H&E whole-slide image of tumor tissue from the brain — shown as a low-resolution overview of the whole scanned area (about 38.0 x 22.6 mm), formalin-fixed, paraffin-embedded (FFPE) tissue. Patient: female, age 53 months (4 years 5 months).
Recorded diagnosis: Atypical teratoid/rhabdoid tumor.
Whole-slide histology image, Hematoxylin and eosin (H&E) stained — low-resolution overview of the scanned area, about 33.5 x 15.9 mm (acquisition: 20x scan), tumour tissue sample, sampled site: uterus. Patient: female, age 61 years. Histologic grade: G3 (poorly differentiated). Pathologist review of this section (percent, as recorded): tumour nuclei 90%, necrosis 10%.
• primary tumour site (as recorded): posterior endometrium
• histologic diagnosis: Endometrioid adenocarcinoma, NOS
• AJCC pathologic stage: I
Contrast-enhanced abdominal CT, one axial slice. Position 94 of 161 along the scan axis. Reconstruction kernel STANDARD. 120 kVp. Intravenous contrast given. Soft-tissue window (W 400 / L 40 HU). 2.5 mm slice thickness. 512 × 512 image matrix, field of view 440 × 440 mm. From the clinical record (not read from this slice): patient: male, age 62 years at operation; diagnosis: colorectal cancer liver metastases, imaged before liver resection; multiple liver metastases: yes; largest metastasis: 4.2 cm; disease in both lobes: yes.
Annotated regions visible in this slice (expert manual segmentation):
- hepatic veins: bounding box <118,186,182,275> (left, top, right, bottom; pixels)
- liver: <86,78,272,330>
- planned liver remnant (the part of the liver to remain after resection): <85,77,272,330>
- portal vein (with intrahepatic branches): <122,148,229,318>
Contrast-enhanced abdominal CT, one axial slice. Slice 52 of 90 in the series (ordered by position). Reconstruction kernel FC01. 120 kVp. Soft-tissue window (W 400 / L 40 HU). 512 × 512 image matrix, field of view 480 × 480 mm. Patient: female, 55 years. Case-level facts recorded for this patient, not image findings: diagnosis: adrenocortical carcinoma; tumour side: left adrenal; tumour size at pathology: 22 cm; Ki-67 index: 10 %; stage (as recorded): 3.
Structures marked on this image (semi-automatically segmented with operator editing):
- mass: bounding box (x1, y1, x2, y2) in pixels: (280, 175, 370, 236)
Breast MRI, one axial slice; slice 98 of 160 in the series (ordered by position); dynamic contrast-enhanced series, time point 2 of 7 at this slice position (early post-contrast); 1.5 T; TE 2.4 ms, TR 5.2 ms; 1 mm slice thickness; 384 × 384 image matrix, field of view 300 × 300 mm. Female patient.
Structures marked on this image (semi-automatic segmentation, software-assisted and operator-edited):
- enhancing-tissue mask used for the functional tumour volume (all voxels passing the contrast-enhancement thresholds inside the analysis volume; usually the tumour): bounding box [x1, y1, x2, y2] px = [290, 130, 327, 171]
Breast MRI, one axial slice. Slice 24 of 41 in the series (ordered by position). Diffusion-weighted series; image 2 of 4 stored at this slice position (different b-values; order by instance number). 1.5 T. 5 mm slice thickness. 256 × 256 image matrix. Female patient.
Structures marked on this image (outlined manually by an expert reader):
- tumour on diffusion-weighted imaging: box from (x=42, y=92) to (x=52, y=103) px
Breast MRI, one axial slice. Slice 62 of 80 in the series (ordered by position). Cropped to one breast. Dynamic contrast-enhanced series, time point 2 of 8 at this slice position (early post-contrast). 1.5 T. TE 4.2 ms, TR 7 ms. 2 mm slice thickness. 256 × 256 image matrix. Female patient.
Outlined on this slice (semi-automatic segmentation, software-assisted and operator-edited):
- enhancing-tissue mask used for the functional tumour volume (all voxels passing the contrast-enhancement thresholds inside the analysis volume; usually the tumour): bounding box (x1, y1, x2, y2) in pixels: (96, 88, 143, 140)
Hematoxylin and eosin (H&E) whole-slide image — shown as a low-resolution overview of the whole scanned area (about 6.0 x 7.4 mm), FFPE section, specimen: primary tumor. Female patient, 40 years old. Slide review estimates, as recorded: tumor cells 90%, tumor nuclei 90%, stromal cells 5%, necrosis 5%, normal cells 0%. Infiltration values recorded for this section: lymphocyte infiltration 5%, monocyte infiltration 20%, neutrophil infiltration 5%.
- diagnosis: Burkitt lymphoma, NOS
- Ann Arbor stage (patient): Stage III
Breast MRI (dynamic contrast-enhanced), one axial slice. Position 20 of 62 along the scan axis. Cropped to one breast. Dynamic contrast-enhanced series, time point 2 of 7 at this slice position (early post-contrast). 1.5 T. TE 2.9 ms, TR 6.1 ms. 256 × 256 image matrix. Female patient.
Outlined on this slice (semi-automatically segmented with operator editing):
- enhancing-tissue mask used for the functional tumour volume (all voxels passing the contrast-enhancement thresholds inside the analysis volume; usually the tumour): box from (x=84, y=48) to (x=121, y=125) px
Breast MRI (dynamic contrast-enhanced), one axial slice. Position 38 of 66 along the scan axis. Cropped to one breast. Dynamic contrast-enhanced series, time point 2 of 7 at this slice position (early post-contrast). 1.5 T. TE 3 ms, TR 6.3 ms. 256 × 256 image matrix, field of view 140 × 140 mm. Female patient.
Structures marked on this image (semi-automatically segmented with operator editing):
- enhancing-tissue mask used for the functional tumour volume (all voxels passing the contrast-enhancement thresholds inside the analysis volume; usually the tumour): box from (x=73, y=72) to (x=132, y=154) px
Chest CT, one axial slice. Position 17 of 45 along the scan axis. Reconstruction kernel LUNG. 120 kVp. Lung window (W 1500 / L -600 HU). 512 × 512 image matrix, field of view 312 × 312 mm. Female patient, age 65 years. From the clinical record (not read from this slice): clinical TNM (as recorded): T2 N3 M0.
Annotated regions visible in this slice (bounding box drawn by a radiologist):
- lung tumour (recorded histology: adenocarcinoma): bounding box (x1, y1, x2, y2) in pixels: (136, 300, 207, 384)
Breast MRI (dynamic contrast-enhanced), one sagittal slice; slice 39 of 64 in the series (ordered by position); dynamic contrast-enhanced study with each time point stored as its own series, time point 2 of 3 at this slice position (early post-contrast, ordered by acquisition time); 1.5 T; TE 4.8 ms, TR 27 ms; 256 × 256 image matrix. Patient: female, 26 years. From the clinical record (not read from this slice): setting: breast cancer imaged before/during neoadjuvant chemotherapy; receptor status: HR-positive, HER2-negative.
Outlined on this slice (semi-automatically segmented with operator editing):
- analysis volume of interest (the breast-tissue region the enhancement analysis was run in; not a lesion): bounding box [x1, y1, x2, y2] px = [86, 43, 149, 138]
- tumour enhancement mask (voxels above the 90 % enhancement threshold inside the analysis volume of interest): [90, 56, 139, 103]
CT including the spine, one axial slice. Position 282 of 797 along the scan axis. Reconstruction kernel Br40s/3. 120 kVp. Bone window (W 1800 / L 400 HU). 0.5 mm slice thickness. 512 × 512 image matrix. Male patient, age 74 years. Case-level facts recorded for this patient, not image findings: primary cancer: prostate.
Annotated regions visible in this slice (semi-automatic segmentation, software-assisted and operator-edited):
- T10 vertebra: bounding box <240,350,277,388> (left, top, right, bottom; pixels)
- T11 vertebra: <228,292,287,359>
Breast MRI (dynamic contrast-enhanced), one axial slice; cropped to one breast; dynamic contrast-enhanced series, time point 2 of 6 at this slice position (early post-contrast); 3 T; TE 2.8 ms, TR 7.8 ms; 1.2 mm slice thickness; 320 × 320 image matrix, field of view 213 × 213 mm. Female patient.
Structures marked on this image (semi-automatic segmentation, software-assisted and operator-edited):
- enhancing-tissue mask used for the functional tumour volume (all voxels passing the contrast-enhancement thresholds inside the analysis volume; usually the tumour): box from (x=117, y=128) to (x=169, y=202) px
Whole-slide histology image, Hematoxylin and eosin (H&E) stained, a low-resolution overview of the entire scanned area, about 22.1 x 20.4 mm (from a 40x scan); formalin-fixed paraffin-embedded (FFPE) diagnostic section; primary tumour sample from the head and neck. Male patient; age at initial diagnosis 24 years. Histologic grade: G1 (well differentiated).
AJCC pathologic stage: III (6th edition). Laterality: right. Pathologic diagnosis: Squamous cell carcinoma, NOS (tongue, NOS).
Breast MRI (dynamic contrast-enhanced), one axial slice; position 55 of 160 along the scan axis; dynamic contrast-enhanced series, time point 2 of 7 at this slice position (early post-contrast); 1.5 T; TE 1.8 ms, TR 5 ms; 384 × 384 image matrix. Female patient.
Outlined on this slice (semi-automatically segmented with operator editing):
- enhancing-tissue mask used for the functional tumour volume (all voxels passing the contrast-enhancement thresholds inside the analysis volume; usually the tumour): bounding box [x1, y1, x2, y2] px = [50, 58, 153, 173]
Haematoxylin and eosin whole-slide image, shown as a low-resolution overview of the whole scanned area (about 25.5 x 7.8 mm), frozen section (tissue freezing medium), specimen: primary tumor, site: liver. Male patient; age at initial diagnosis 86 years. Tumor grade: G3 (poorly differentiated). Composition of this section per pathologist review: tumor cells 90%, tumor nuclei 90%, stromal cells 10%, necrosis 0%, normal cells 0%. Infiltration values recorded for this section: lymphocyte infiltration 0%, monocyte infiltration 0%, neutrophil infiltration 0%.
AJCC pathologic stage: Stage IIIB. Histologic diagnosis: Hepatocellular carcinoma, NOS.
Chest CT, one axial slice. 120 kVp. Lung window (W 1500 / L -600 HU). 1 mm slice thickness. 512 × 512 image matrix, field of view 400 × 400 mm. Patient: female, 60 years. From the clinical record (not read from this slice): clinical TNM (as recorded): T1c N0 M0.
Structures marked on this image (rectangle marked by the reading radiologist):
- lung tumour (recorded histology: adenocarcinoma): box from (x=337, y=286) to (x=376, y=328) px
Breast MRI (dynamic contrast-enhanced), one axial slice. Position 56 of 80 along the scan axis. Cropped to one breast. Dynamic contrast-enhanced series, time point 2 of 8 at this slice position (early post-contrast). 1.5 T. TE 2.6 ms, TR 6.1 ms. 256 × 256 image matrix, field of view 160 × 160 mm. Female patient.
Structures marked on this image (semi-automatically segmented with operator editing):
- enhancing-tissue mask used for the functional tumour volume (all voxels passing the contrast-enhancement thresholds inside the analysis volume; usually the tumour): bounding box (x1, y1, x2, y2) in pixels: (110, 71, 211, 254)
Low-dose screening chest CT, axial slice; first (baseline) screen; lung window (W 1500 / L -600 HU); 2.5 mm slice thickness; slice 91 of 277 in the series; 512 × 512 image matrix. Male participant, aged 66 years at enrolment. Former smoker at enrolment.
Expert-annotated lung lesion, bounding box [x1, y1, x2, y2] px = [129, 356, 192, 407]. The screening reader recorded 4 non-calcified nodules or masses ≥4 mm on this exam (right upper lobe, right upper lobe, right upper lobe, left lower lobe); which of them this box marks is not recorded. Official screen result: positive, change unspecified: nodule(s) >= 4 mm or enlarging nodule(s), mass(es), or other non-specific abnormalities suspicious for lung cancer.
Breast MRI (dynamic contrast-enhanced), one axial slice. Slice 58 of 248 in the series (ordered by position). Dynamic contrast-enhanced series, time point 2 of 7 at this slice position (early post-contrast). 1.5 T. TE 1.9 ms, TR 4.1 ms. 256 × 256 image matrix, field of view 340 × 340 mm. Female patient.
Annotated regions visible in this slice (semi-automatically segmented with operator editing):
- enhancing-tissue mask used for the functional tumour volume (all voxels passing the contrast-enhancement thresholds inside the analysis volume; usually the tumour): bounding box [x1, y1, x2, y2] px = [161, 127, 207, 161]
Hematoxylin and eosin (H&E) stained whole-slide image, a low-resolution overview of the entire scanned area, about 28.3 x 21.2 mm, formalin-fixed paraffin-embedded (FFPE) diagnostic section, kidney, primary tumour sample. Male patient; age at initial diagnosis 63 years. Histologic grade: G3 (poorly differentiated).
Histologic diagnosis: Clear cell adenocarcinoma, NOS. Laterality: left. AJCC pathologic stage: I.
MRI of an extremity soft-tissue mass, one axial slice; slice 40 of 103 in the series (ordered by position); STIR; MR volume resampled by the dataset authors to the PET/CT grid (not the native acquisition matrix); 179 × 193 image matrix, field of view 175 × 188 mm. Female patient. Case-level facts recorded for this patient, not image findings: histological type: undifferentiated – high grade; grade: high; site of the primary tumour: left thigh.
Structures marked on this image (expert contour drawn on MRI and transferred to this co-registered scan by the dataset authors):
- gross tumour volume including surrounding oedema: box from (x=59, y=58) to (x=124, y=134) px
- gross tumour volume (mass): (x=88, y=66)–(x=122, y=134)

Exercise description: The lines above that include "abdominal" should each be listed.

Result for this exercise:
Contrast-enhanced abdominal CT, one axial slice. Position 94 of 161 along the scan axis. Reconstruction kernel STANDARD. 120 kVp. Intravenous contrast given. Soft-tissue window (W 400 / L 40 HU). 2.5 mm slice thickness. 512 × 512 image matrix, field of view 440 × 440 mm. From the clinical record (not read from this slice): patient: male, age 62 years at operation; diagnosis: colorectal cancer liver metastases, imaged before liver resection; multiple liver metastases: yes; largest metastasis: 4.2 cm; disease in both lobes: yes.
Contrast-enhanced abdominal CT, one axial slice. Slice 52 of 90 in the series (ordered by position). Reconstruction kernel FC01. 120 kVp. Soft-tissue window (W 400 / L 40 HU). 512 × 512 image matrix, field of view 480 × 480 mm. Patient: female, 55 years. Case-level facts recorded for this patient, not image findings: diagnosis: adrenocortical carcinoma; tumour side: left adrenal; tumour size at pathology: 22 cm; Ki-67 index: 10 %; stage (as recorded): 3.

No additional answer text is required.